Your instructions -> Write only how many lines of the listing below include the string "rotation".

Records for the task ->
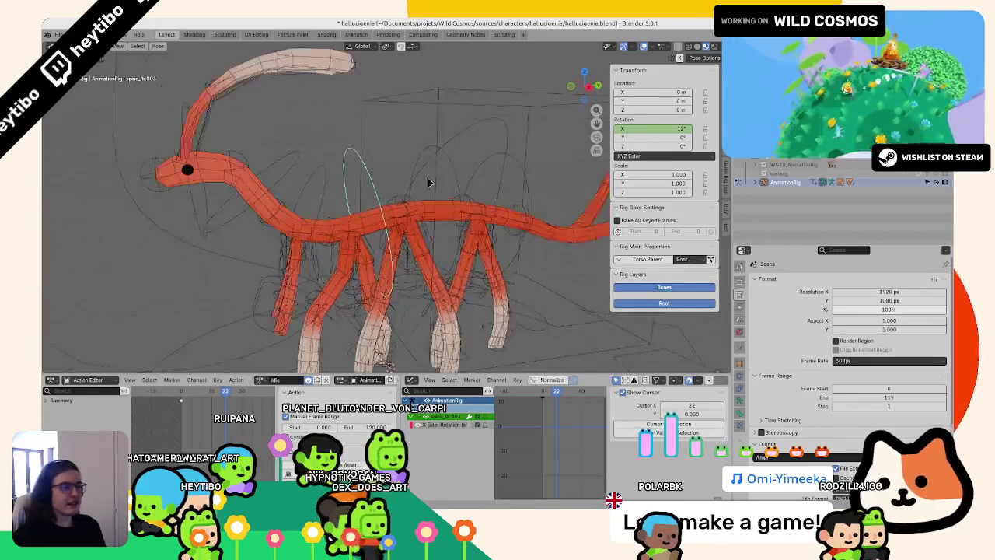
scroll(412, 190, up, 2)
- On spine_fk.002 at frame -1, key the Z rotation and paste the copied keyframes, then undo
click(405, 191)
click(544, 395)
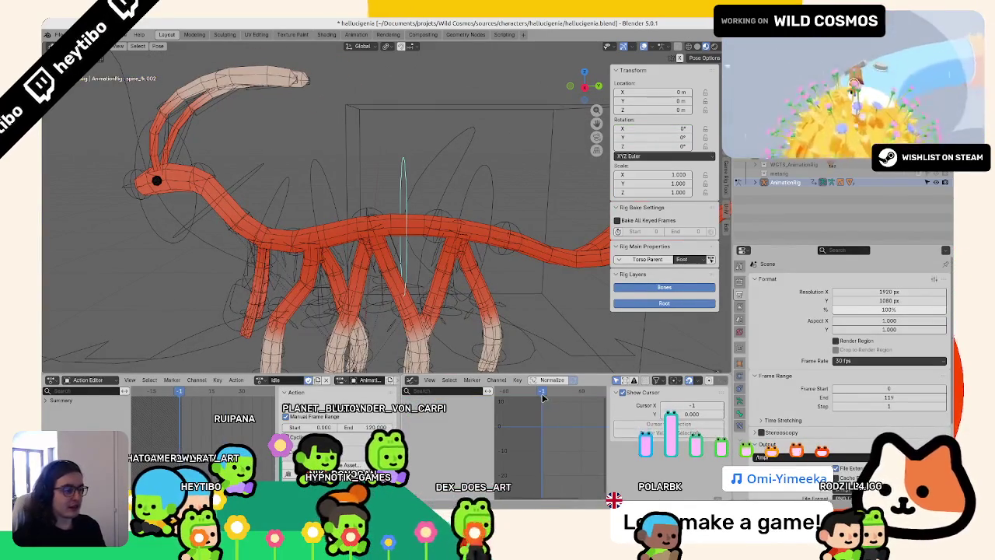
middle_drag(405, 311, 354, 350)
drag(654, 138, 641, 147)
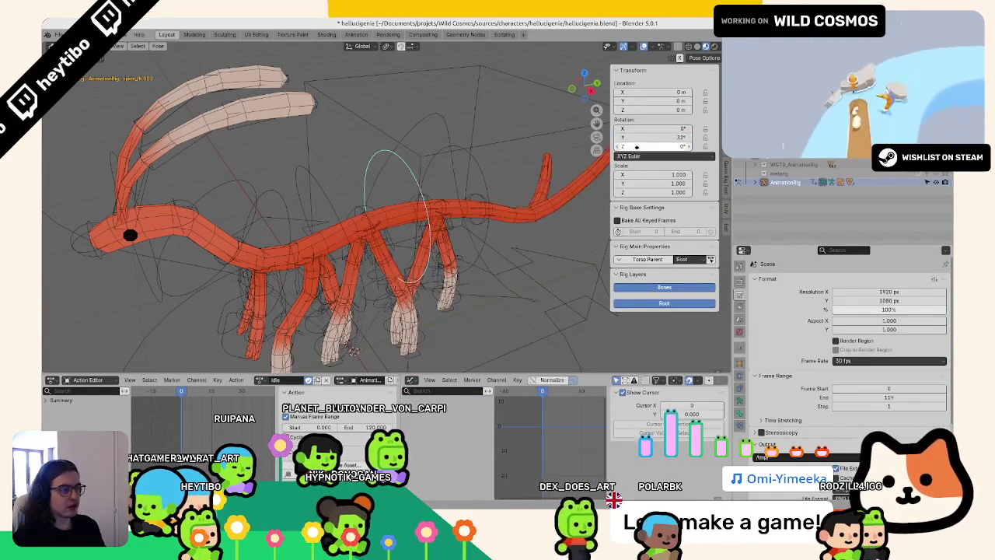
right_click(641, 147)
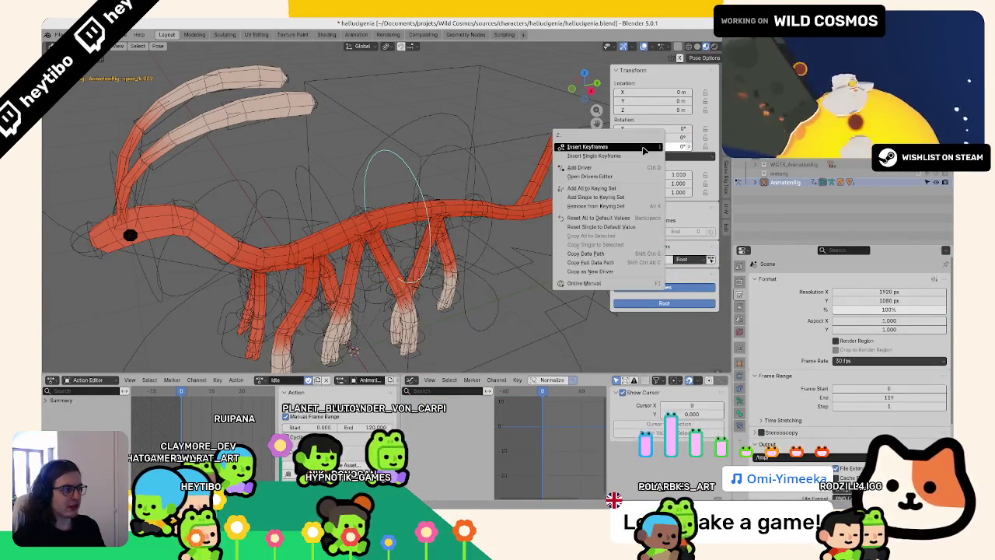
click(640, 148)
key(ctrl+v)
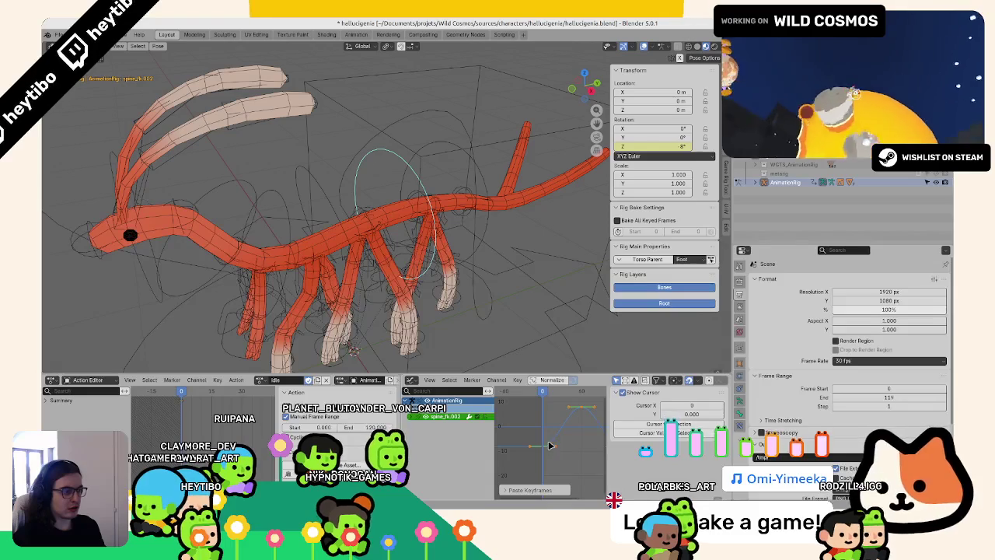
scroll(466, 234, down, 3)
key(ctrl+z)
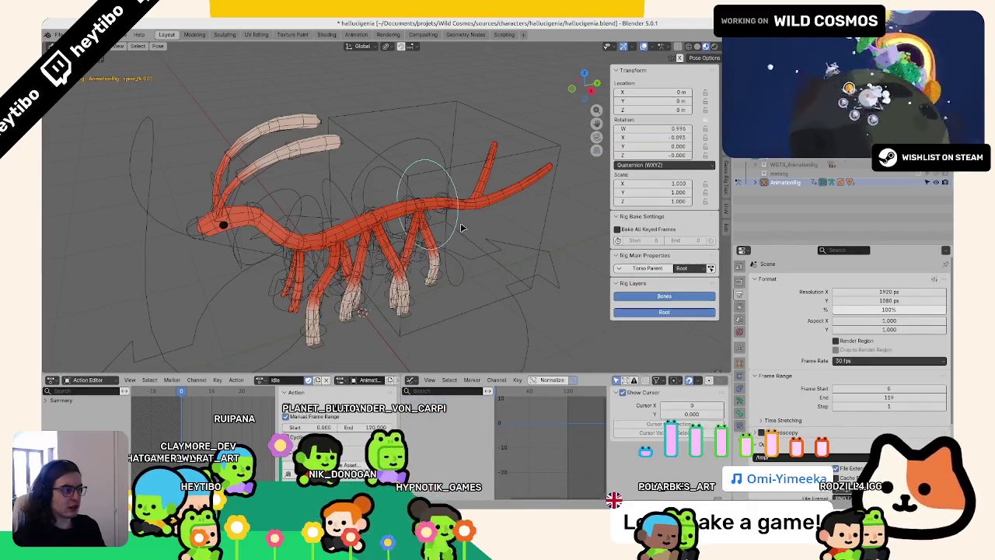
- Switch the bone to XYZ Euler, key its rotation at frame 0, and save the file
click(664, 164)
click(653, 190)
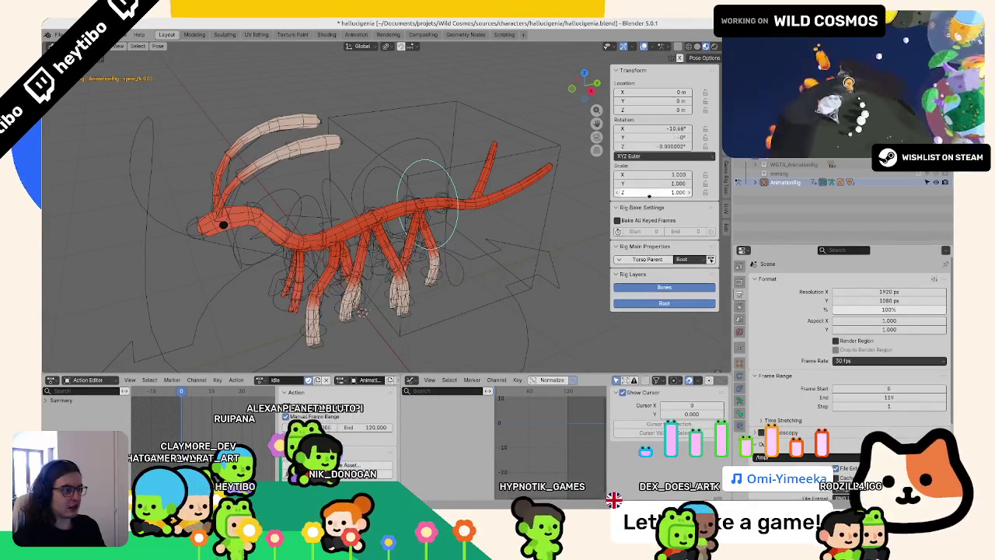
middle_drag(500, 401, 559, 394)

Completed exercise -> 2